┌──
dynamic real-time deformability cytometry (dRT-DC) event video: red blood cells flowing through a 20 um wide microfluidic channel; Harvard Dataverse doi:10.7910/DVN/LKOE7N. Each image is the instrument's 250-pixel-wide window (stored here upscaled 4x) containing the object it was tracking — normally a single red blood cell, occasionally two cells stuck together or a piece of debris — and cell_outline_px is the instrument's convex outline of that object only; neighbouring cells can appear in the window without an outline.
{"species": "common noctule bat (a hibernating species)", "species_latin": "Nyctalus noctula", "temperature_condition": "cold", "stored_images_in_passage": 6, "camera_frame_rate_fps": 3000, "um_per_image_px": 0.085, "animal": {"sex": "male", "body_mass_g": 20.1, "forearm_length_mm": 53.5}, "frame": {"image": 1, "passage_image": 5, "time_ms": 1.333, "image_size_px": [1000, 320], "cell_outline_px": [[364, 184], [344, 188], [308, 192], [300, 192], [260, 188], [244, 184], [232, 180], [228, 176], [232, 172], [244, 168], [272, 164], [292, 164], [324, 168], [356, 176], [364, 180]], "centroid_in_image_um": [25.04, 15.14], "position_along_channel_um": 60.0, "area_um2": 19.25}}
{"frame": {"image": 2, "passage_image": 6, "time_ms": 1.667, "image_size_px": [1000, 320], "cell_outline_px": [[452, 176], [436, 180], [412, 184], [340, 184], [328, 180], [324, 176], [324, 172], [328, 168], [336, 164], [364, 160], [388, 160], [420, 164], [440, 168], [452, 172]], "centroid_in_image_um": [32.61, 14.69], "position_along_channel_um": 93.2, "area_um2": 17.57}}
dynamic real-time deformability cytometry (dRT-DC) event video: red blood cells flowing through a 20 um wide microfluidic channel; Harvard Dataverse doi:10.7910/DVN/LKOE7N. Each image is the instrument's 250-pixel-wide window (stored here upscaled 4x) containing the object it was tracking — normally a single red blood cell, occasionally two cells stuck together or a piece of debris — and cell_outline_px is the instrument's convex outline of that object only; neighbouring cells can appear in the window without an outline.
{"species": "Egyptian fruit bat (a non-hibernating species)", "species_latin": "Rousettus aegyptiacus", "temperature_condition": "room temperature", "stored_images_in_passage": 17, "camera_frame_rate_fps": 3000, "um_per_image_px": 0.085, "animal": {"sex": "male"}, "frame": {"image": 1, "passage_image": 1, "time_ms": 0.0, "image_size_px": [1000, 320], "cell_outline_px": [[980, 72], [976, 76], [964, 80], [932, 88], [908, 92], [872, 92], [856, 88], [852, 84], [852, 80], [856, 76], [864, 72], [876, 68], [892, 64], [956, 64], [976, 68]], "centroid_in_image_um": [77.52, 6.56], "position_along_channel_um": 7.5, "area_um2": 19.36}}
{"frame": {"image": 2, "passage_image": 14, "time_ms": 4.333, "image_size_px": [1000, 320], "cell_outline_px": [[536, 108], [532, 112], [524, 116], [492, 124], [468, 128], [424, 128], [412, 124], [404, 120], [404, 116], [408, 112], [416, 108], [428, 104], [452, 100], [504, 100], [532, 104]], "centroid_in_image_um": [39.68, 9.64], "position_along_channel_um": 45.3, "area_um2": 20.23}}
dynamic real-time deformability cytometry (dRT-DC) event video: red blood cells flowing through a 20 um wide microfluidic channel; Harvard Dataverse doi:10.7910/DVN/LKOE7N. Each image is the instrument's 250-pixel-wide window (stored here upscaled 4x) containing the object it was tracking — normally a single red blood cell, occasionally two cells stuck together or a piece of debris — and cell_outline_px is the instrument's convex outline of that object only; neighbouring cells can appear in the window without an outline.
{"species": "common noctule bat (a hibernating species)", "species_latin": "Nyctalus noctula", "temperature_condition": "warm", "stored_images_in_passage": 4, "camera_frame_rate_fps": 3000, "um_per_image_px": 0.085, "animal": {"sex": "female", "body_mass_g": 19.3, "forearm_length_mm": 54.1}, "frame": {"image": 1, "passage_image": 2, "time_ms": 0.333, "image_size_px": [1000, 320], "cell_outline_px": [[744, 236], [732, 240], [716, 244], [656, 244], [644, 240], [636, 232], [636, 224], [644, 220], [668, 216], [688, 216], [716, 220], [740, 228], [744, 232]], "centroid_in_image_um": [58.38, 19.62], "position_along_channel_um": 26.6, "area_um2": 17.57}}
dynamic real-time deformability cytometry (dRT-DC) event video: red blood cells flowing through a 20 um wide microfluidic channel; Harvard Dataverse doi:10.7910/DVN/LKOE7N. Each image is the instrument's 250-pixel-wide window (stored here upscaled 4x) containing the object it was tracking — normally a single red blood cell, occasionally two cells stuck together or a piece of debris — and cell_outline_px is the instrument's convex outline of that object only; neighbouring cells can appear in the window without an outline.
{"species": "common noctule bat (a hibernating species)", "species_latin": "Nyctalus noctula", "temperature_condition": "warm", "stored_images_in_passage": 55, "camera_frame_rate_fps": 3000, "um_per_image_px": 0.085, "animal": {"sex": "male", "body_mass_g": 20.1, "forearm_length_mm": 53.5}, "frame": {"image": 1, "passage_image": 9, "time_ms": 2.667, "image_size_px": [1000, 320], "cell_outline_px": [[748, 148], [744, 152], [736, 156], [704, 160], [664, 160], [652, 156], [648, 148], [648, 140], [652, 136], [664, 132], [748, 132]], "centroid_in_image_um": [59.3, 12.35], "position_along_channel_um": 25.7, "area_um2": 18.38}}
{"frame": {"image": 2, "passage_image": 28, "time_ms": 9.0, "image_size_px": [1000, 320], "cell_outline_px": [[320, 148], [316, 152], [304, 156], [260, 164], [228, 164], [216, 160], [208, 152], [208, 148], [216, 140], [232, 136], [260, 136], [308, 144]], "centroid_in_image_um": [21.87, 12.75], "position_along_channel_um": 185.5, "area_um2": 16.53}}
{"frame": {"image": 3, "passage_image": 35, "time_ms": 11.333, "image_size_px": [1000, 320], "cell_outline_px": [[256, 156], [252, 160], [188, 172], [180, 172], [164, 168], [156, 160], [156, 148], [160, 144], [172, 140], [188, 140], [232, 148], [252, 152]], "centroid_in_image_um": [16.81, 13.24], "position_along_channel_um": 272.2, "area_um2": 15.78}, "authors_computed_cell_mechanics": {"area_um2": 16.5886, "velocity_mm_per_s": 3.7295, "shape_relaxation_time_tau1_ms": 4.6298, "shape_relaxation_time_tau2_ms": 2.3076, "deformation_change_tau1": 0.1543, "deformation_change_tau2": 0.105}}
└──
*Exercise description:* Take the data above and return it exactly.

*Solution to this exercise:*
dynamic real-time deformability cytometry (dRT-DC) event video: red blood cells flowing through a 20 um wide microfluidic channel; Harvard Dataverse doi:10.7910/DVN/LKOE7N. Each image is the instrument's 250-pixel-wide window (stored here upscaled 4x) containing the object it was tracking — normally a single red blood cell, occasionally two cells stuck together or a piece of debris — and cell_outline_px is the instrument's convex outline of that object only; neighbouring cells can appear in the window without an outline.
{"species": "common noctule bat (a hibernating species)", "species_latin": "Nyctalus noctula", "temperature_condition": "cold", "stored_images_in_passage": 6, "camera_frame_rate_fps": 3000, "um_per_image_px": 0.085, "animal": {"sex": "male", "body_mass_g": 20.1, "forearm_length_mm": 53.5}, "frame": {"image": 1, "passage_image": 5, "time_ms": 1.333, "image_size_px": [1000, 320], "cell_outline_px": [[364, 184], [344, 188], [308, 192], [300, 192], [260, 188], [244, 184], [232, 180], [228, 176], [232, 172], [244, 168], [272, 164], [292, 164], [324, 168], [356, 176], [364, 180]], "centroid_in_image_um": [25.04, 15.14], "position_along_channel_um": 60.0, "area_um2": 19.25}}
{"frame": {"image": 2, "passage_image": 6, "time_ms": 1.667, "image_size_px": [1000, 320], "cell_outline_px": [[452, 176], [436, 180], [412, 184], [340, 184], [328, 180], [324, 176], [324, 172], [328, 168], [336, 164], [364, 160], [388, 160], [420, 164], [440, 168], [452, 172]], "centroid_in_image_um": [32.61, 14.69], "position_along_channel_um": 93.2, "area_um2": 17.57}}
dynamic real-time deformability cytometry (dRT-DC) event video: red blood cells flowing through a 20 um wide microfluidic channel; Harvard Dataverse doi:10.7910/DVN/LKOE7N. Each image is the instrument's 250-pixel-wide window (stored here upscaled 4x) containing the object it was tracking — normally a single red blood cell, occasionally two cells stuck together or a piece of debris — and cell_outline_px is the instrument's convex outline of that object only; neighbouring cells can appear in the window without an outline.
{"species": "Egyptian fruit bat (a non-hibernating species)", "species_latin": "Rousettus aegyptiacus", "temperature_condition": "room temperature", "stored_images_in_passage": 17, "camera_frame_rate_fps": 3000, "um_per_image_px": 0.085, "animal": {"sex": "male"}, "frame": {"image": 1, "passage_image": 1, "time_ms": 0.0, "image_size_px": [1000, 320], "cell_outline_px": [[980, 72], [976, 76], [964, 80], [932, 88], [908, 92], [872, 92], [856, 88], [852, 84], [852, 80], [856, 76], [864, 72], [876, 68], [892, 64], [956, 64], [976, 68]], "centroid_in_image_um": [77.52, 6.56], "position_along_channel_um": 7.5, "area_um2": 19.36}}
{"frame": {"image": 2, "passage_image": 14, "time_ms": 4.333, "image_size_px": [1000, 320], "cell_outline_px": [[536, 108], [532, 112], [524, 116], [492, 124], [468, 128], [424, 128], [412, 124], [404, 120], [404, 116], [408, 112], [416, 108], [428, 104], [452, 100], [504, 100], [532, 104]], "centroid_in_image_um": [39.68, 9.64], "position_along_channel_um": 45.3, "area_um2": 20.23}}
dynamic real-time deformability cytometry (dRT-DC) event video: red blood cells flowing through a 20 um wide microfluidic channel; Harvard Dataverse doi:10.7910/DVN/LKOE7N. Each image is the instrument's 250-pixel-wide window (stored here upscaled 4x) containing the object it was tracking — normally a single red blood cell, occasionally two cells stuck together or a piece of debris — and cell_outline_px is the instrument's convex outline of that object only; neighbouring cells can appear in the window without an outline.
{"species": "common noctule bat (a hibernating species)", "species_latin": "Nyctalus noctula", "temperature_condition": "warm", "stored_images_in_passage": 4, "camera_frame_rate_fps": 3000, "um_per_image_px": 0.085, "animal": {"sex": "female", "body_mass_g": 19.3, "forearm_length_mm": 54.1}, "frame": {"image": 1, "passage_image": 2, "time_ms": 0.333, "image_size_px": [1000, 320], "cell_outline_px": [[744, 236], [732, 240], [716, 244], [656, 244], [644, 240], [636, 232], [636, 224], [644, 220], [668, 216], [688, 216], [716, 220], [740, 228], [744, 232]], "centroid_in_image_um": [58.38, 19.62], "position_along_channel_um": 26.6, "area_um2": 17.57}}
dynamic real-time deformability cytometry (dRT-DC) event video: red blood cells flowing through a 20 um wide microfluidic channel; Harvard Dataverse doi:10.7910/DVN/LKOE7N. Each image is the instrument's 250-pixel-wide window (stored here upscaled 4x) containing the object it was tracking — normally a single red blood cell, occasionally two cells stuck together or a piece of debris — and cell_outline_px is the instrument's convex outline of that object only; neighbouring cells can appear in the window without an outline.
{"species": "common noctule bat (a hibernating species)", "species_latin": "Nyctalus noctula", "temperature_condition": "warm", "stored_images_in_passage": 55, "camera_frame_rate_fps": 3000, "um_per_image_px": 0.085, "animal": {"sex": "male", "body_mass_g": 20.1, "forearm_length_mm": 53.5}, "frame": {"image": 1, "passage_image": 9, "time_ms": 2.667, "image_size_px": [1000, 320], "cell_outline_px": [[748, 148], [744, 152], [736, 156], [704, 160], [664, 160], [652, 156], [648, 148], [648, 140], [652, 136], [664, 132], [748, 132]], "centroid_in_image_um": [59.3, 12.35], "position_along_channel_um": 25.7, "area_um2": 18.38}}
{"frame": {"image": 2, "passage_image": 28, "time_ms": 9.0, "image_size_px": [1000, 320], "cell_outline_px": [[320, 148], [316, 152], [304, 156], [260, 164], [228, 164], [216, 160], [208, 152], [208, 148], [216, 140], [232, 136], [260, 136], [308, 144]], "centroid_in_image_um": [21.87, 12.75], "position_along_channel_um": 185.5, "area_um2": 16.53}}
{"frame": {"image": 3, "passage_image": 35, "time_ms": 11.333, "image_size_px": [1000, 320], "cell_outline_px": [[256, 156], [252, 160], [188, 172], [180, 172], [164, 168], [156, 160], [156, 148], [160, 144], [172, 140], [188, 140], [232, 148], [252, 152]], "centroid_in_image_um": [16.81, 13.24], "position_along_channel_um": 272.2, "area_um2": 15.78}, "authors_computed_cell_mechanics": {"area_um2": 16.5886, "velocity_mm_per_s": 3.7295, "shape_relaxation_time_tau1_ms": 4.6298, "shape_relaxation_time_tau2_ms": 2.3076, "deformation_change_tau1": 0.1543, "deformation_change_tau2": 0.105}}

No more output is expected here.